High upside, but with a little inherent risk. That’s the player on the field.
His role in the 2018 recruiting class
Ohio State signed four top-of-the-line cornerbacks in its 2017 class and has been very selective thus far in 2018 at the position. Banks’ commitment comes as a bit of a surprise for that reason, as it’s relatively early in the process. It should be noted, though, that he is less than two weeks removed from his first visit to Ohio State, where he spent the April 15 weekend watching the Buckeyes’ spring game.
The ninth commitment for Ohio State, Banks checks in as 247Sports’ 201st-ranked player in his class, which almost unbelievably places him 115 places lower than any of the other eight Ohio State verbals. He’s the third defensive back to pull the trigger for the Buckeyes, joining 4-star safeties Jaiden Woodbey and Josh Proctor, as Coombs and Greg Schiano continue to stockpile talent in the back half of the defense. Ohio State is likely to take four or five defensive backs, so things will get very tight moving forward in this regard, but the Buckeyes remain a major player in the recruitment of 5-star CBs Anthony Cook and Patrick Surtain Jr., among others.
As the second commitment in two days (Georgia 4-star DE Brenton Cox committed on Tuesday), the Buckeyes have drawn even closer to Penn State as they look to overtake the Nittany Lions as the Big Ten’s premier recruiting class for 2018.
The off-the-field, intangible-type stuff
When you go into Florida and land a player who holds offers from the Gators and Seminoles, landing that player is a good thing. Yes, similar to how Ohio State operates within its borders, there are times when the home-state schools may be a bit less aggressive for a player so close to them — but that doesn’t devalue the addition for the Buckeyes.

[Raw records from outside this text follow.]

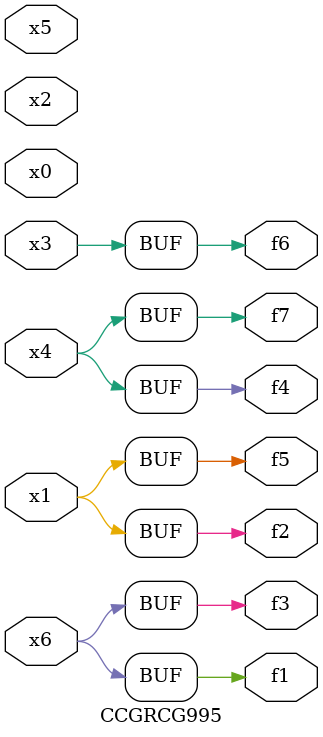
<source format=v>
module CCGRCG995(
	input x0, x1, x2, x3, x4, x5, x6,
	output f1, f2, f3, f4, f5, f6, f7
);
	assign f1 = x6;
	assign f2 = x1;
	assign f3 = x6;
	assign f4 = x4;
	assign f5 = x1;
	assign f6 = x3;
	assign f7 = x4;
endmodule

</source>
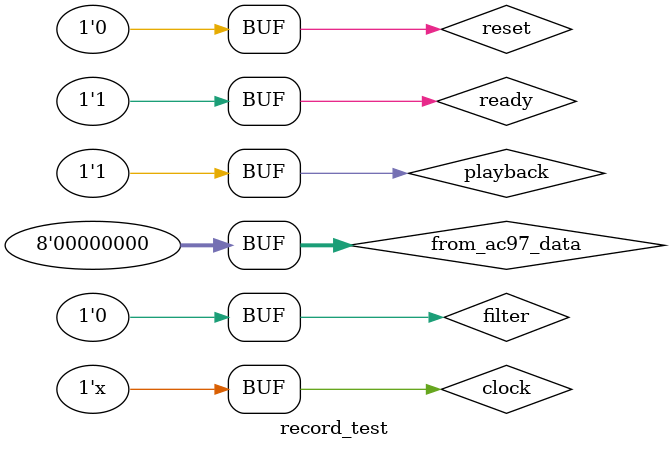
<source format=v>
`timescale 1ns / 1ps


module record_test;

	// Inputs
	reg clock;
	reg reset;
	reg playback;
	reg ready;
	reg filter;
	reg [7:0] from_ac97_data;

	// Outputs
	wire [7:0] to_ac97_data;

	// Instantiate the Unit Under Test (UUT)
	recorder uut (
		.clock(clock), 
		.reset(reset), 
		.playback(playback), 
		.ready(ready), 
		.filter(filter), 
		.from_ac97_data(from_ac97_data), 
		.to_ac97_data(to_ac97_data)
	);
   always #5 clock = !clock;
	initial begin
		// Initialize Inputs
		clock = 0;
		reset = 0;
		playback = 0;
		ready = 0;
		filter = 0;
		from_ac97_data = 0;

		// Wait 100 ns for global reset to finish
		#100;
      
		
		// Add stimulus here
      from_ac97_data = 8'b0;
		ready = 1;
		
		#400;
		
		playback = 1;
		
		#400;
		
	end
      
endmodule


</source>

Banks’ injury history may very well have a positive effect on his career moving forward, as well. Oftentimes a player who hasn’t endured any difficulties on the field has a more difficult time transitioning to the college game — or at least the rigors of the workouts and physical nature of the game at a higher level. Banks isn’t likely to have that issue. In fact, he may have been made stronger by the injury.
Again from Hays:
The rehab just made him stronger, but Banks said he also grew up a lot in the past year.
“It just made me mature more and to just keep working and not taking anything for granted,” Banks said.
His mother is just glad her son is nearing the end of the grueling rehab process.
“The kids were stronger than I was. They were just ready to get back and it was more them trying to uplift me,” Tate said looking back on the two injuries. “It’s definitely something that impacts you for a moment, but you just have to have faith and fight through it.
How Banks bounces back in his senior season is going to be an interesting story to follow.